TASK OBJECTIVE: Only some lines are wanted. Transcribe, exactly, the lines below from the line with "pinky mcp: (474, 563)" up to and including the line with "middle tip: (648, 1264)".

[Named joint coordinates]
<<<<
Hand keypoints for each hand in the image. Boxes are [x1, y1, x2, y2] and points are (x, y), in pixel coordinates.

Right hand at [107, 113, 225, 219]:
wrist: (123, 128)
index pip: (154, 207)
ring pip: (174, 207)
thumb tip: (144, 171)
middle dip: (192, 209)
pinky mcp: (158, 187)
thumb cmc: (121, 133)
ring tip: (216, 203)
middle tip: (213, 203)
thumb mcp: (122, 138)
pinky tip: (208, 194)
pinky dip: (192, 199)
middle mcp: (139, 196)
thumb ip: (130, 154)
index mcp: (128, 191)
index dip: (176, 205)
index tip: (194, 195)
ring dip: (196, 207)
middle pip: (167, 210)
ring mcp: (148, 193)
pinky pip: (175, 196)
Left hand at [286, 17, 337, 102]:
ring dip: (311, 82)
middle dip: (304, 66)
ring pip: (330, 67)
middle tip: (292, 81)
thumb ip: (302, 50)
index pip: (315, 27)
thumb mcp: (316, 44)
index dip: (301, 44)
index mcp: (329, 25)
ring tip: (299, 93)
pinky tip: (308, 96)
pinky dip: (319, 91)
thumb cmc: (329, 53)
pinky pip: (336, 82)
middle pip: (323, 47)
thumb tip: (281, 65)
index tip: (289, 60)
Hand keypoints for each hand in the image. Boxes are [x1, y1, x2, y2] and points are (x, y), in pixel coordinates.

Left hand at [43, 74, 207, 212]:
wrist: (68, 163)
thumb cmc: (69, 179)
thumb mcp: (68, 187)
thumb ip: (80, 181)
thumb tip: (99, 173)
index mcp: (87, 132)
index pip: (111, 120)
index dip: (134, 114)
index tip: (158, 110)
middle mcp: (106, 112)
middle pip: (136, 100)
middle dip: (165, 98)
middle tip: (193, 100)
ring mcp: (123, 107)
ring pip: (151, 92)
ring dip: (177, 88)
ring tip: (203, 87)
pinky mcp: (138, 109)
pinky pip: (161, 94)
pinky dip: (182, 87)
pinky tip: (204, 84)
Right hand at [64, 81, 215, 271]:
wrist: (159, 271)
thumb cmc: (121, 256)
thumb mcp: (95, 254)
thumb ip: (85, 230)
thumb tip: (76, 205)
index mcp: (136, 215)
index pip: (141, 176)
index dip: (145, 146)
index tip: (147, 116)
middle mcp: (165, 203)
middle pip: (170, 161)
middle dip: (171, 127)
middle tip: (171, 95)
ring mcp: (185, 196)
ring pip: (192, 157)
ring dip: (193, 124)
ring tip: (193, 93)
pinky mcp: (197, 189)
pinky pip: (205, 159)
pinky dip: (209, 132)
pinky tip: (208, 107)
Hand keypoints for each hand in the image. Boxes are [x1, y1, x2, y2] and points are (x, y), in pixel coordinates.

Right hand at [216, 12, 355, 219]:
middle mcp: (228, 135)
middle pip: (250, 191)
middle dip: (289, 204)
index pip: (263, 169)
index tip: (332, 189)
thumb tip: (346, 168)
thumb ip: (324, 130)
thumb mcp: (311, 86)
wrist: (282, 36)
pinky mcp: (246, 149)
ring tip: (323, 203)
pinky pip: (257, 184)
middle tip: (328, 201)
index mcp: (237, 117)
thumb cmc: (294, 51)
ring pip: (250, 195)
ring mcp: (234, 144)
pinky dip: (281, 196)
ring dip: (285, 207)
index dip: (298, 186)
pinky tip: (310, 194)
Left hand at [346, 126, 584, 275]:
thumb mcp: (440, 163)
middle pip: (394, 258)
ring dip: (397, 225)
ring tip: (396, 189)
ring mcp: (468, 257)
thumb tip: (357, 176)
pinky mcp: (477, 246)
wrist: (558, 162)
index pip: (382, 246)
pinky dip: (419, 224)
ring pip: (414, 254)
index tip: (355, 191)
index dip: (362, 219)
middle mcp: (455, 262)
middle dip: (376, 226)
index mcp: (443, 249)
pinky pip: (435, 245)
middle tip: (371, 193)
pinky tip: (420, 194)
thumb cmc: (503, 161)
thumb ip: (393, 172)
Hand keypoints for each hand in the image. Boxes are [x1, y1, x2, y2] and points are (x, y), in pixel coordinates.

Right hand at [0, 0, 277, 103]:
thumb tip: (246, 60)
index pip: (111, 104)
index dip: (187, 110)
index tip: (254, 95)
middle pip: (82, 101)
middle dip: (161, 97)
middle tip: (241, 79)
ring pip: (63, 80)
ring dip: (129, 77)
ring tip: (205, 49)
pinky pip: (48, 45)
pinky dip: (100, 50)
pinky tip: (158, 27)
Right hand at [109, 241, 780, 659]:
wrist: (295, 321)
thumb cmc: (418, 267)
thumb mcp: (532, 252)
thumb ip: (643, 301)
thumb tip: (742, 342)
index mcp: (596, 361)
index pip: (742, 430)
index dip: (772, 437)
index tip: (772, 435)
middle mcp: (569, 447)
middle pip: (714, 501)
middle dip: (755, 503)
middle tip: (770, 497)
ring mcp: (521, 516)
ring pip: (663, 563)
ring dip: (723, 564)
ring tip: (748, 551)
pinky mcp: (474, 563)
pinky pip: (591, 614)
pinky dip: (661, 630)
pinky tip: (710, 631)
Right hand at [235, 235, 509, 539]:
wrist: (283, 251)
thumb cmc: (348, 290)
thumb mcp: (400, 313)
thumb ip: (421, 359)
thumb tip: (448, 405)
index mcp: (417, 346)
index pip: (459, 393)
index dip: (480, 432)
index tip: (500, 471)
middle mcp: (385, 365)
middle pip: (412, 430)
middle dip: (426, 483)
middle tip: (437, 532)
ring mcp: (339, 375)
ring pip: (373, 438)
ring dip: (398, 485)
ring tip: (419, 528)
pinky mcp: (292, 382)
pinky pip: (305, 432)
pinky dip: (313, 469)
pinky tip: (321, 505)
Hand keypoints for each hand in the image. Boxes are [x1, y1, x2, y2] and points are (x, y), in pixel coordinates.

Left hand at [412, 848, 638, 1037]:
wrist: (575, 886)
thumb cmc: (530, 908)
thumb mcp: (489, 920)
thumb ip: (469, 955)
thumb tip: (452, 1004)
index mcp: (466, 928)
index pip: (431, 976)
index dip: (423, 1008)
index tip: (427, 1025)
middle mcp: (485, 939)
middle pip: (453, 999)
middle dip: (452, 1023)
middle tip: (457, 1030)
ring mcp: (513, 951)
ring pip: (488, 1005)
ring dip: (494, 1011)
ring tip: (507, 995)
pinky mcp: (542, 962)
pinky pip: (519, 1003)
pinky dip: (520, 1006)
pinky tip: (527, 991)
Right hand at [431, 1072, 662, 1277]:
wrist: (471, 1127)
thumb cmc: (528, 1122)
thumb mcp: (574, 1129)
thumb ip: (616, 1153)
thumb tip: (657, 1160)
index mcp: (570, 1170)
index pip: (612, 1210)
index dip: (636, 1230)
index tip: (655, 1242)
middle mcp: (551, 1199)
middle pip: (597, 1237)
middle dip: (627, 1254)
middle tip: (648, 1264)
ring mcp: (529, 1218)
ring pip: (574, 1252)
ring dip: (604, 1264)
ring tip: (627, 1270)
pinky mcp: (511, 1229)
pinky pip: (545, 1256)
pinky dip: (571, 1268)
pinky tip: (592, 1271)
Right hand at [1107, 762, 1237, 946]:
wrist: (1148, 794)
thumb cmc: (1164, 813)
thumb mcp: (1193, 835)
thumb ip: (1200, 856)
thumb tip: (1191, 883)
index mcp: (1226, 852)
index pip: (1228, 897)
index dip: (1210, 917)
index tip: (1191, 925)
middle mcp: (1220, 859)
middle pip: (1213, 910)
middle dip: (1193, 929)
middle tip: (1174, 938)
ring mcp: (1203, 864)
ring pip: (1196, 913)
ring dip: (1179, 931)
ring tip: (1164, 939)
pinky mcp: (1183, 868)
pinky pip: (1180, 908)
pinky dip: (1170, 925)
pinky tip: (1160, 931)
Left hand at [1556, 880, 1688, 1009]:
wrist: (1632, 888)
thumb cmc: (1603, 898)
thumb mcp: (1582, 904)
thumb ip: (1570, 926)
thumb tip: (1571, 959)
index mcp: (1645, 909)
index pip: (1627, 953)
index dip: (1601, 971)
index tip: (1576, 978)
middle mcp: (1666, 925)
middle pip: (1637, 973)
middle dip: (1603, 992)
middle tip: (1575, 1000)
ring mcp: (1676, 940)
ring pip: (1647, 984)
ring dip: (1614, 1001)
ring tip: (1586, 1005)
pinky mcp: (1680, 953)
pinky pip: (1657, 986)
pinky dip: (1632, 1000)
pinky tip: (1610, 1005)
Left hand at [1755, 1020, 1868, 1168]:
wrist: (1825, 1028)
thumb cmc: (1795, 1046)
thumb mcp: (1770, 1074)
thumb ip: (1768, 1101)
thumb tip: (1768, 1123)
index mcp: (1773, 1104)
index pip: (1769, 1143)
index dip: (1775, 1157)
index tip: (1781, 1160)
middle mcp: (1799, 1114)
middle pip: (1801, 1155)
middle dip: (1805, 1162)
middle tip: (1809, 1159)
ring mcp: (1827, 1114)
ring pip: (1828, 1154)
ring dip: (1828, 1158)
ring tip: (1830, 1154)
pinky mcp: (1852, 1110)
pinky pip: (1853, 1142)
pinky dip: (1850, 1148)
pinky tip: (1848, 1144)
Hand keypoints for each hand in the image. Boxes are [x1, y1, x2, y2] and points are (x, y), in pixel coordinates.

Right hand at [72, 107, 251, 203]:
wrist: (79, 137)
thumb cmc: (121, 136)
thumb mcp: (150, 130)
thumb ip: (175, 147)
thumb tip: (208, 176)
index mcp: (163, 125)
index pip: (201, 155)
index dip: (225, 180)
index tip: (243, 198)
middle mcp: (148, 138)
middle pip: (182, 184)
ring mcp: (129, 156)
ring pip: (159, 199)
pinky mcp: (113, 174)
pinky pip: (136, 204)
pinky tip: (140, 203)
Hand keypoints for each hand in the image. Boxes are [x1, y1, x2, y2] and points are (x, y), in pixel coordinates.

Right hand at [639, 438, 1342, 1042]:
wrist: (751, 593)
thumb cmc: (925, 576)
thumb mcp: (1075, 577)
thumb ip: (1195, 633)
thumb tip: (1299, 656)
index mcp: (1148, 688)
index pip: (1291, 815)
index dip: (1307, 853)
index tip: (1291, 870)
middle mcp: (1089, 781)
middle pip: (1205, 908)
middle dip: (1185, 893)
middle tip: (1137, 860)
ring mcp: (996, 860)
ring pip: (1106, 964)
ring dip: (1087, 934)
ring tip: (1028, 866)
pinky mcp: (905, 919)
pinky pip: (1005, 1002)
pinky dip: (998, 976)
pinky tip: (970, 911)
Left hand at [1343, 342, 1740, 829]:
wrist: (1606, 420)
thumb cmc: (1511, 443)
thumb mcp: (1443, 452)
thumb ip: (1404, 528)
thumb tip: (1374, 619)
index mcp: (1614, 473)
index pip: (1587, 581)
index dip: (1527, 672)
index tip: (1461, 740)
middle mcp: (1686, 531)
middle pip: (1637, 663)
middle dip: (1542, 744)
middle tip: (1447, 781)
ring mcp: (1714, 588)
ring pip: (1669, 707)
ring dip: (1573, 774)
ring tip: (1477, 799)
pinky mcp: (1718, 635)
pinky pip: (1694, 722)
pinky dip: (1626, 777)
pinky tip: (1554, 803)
>>>>
ANSWER TO THE EXERCISE:
pinky mcp: (474, 563)
pinky pip: (591, 614)
pinky dip: (661, 630)
pinky tip: (710, 631)
Right hand at [235, 235, 509, 539]:
wrist: (283, 251)
thumb cmc: (348, 290)
thumb mcp: (400, 313)
thumb ip: (421, 359)
thumb tip: (448, 405)
index mcp: (417, 346)
index pip: (459, 393)
index dip: (480, 432)
index tip: (500, 471)
middle mcp: (385, 365)
middle pip: (412, 430)
middle dip: (426, 483)
middle tip: (437, 532)
ring mcp: (339, 375)
ring pip: (373, 438)
ring dip: (398, 485)
ring tip: (419, 528)
pinky mcp: (292, 382)
pinky pip: (305, 432)
pinky dip: (313, 469)
pinky tip: (321, 505)
Hand keypoints for each hand in the image. Boxes are [x1, y1, x2, y2] and points are (x, y), in pixel coordinates.

Left hand at [412, 848, 638, 1037]:
wrist: (575, 886)
thumb cmc: (530, 908)
thumb mcp: (489, 920)
thumb ip: (469, 955)
thumb tip: (452, 1004)
index mcp: (466, 928)
index pip: (431, 976)
index dip: (423, 1008)
index tip: (427, 1025)
middle mcp: (485, 939)
middle pip: (453, 999)
middle dip: (452, 1023)
middle tip: (457, 1030)
ring mcp: (513, 951)
ring pip: (488, 1005)
ring dip: (494, 1011)
ring tip: (507, 995)
pinky mcp: (542, 962)
pinky pip: (519, 1003)
pinky dip: (520, 1006)
pinky tip: (527, 991)
Right hand at [431, 1072, 662, 1277]:
wrist: (471, 1127)
thumb cmc: (528, 1122)
thumb mcp: (574, 1129)
thumb ip: (616, 1153)
thumb tip: (657, 1160)
index mcp: (570, 1170)
index pip: (612, 1210)
index dip: (636, 1230)
index tip: (655, 1242)
middle mcp: (551, 1199)
middle pip: (597, 1237)
middle dip: (627, 1254)
middle tip: (648, 1264)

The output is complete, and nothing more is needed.